The German Shepherd dog is one of the most recognizable dog breeds in existence today. Large and powerful with a distinctive tan coat and black saddle, the German Shepherd dog has a long history. Originally developed in the late 1800’s as a sheep herding dog, the breed has been used as military service dogs, guide dogs for the blind, and as popular show dogs. The German Shepherd dog is a unique breed in the show ring, as they are stacked far different from any other breed. The stack, or the way the dog stands, is an essential factor in showing off the dog’s build. Stacking is not a difficult process, although perfecting it does take a little time and practice.
Things You'll Need
Place a collar and lead on your dog. It is much simpler to teach your German Shepherd a proper stack when he is on lead.

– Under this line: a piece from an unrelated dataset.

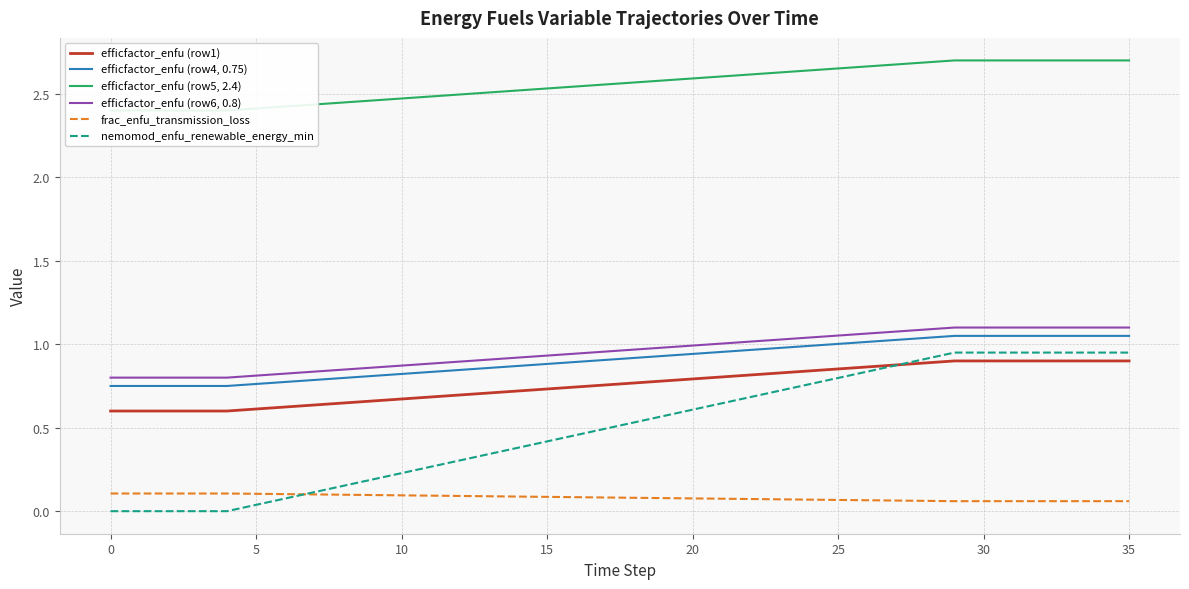

Rank the series at 32 from lowest to highest value.

frac_enfu_transmission_loss, efficfactor_enfu (row1), nemomod_enfu_renewable_energy_min, efficfactor_enfu (row4, 0.75), efficfactor_enfu (row6, 0.8), efficfactor_enfu (row5, 2.4)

Move the dog to a wide, flat area. Stacking takes up a considerable amount of room, so be sure you have sufficient space.
Stand your dog in front of you and kneel down beside her. When training a dog to stack, you will need to place the feet in proper position by hand and the judge prefers a handler to kneel down.

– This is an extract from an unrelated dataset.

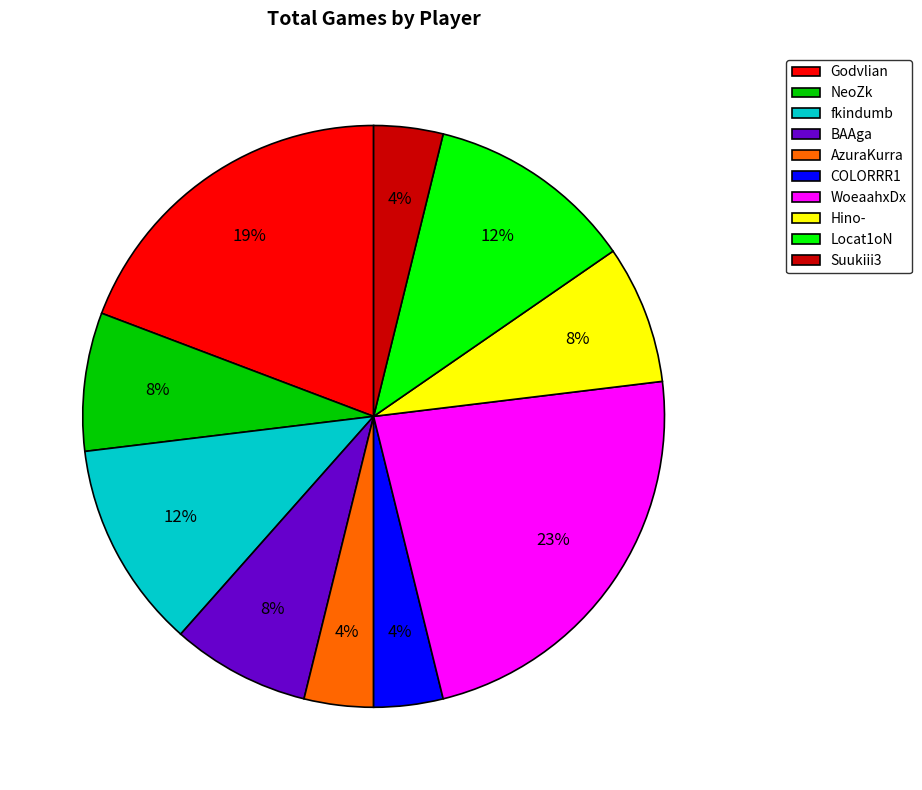

How many slices are in this pie chart?

10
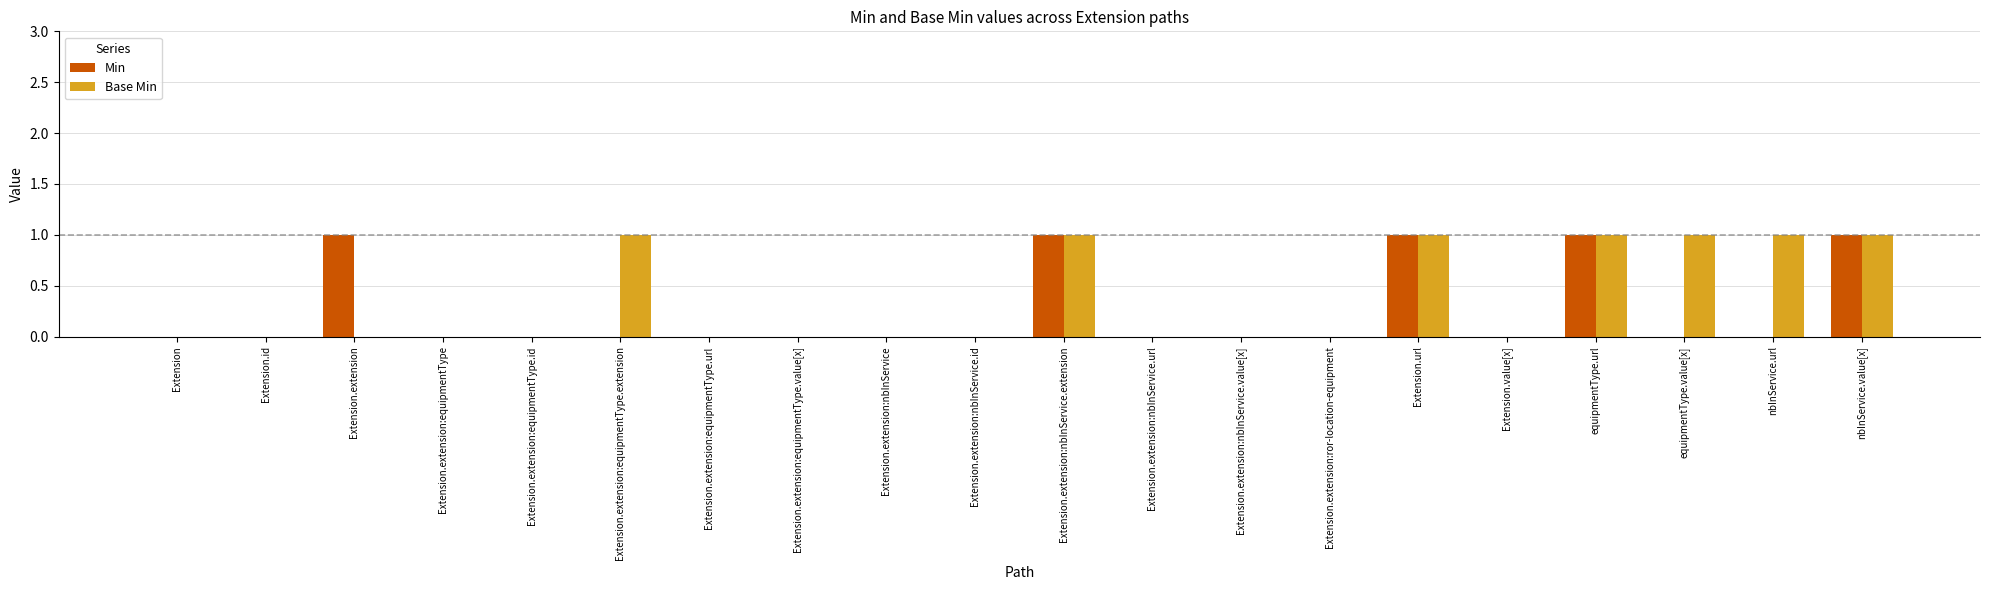

What is the sum of all Base Min values?

7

Begin your stacking with the front feet. Pick up the foot closest to you, and set it down squarely under the shoulder. The leg should be perpendicular to the ground, with the foot flat and the toes pointing straight forward.
Reach around the backside of the first front leg and place the outside leg squarely. Some dogs are skittish when having their feet touched, so praise your dog and give him plenty of treats to encourage him to stand still.
Start stacking your dog’s hind legs with the inside hind leg first. German Shepherds are unique in the fact that they do not stand squarely in the back. Pick up your dog’s foot and pull the leg forward up under the body. The hock should be near the ground, and the majority of the metatarsus should lie against the ground.
Pull the outside hind leg back until the hock is perpendicular to the ground. Take the leg and slide it back very gently, making sure the dog’s foot is flat against the ground. Give the dog treats and talk to her as you slide her leg back, since this is an elongated stance that can be difficult for her.
Give the dog the command to stack and have her stand still. Praise her for standing still, and release her once she has held the position without moving for approximately thirty seconds.
Repeat this stacking process until the dog is comfortable standing stacked for three to five minutes at a time. The judge will examine him stacked in the ring, and it can take time for the judge to properly look him over.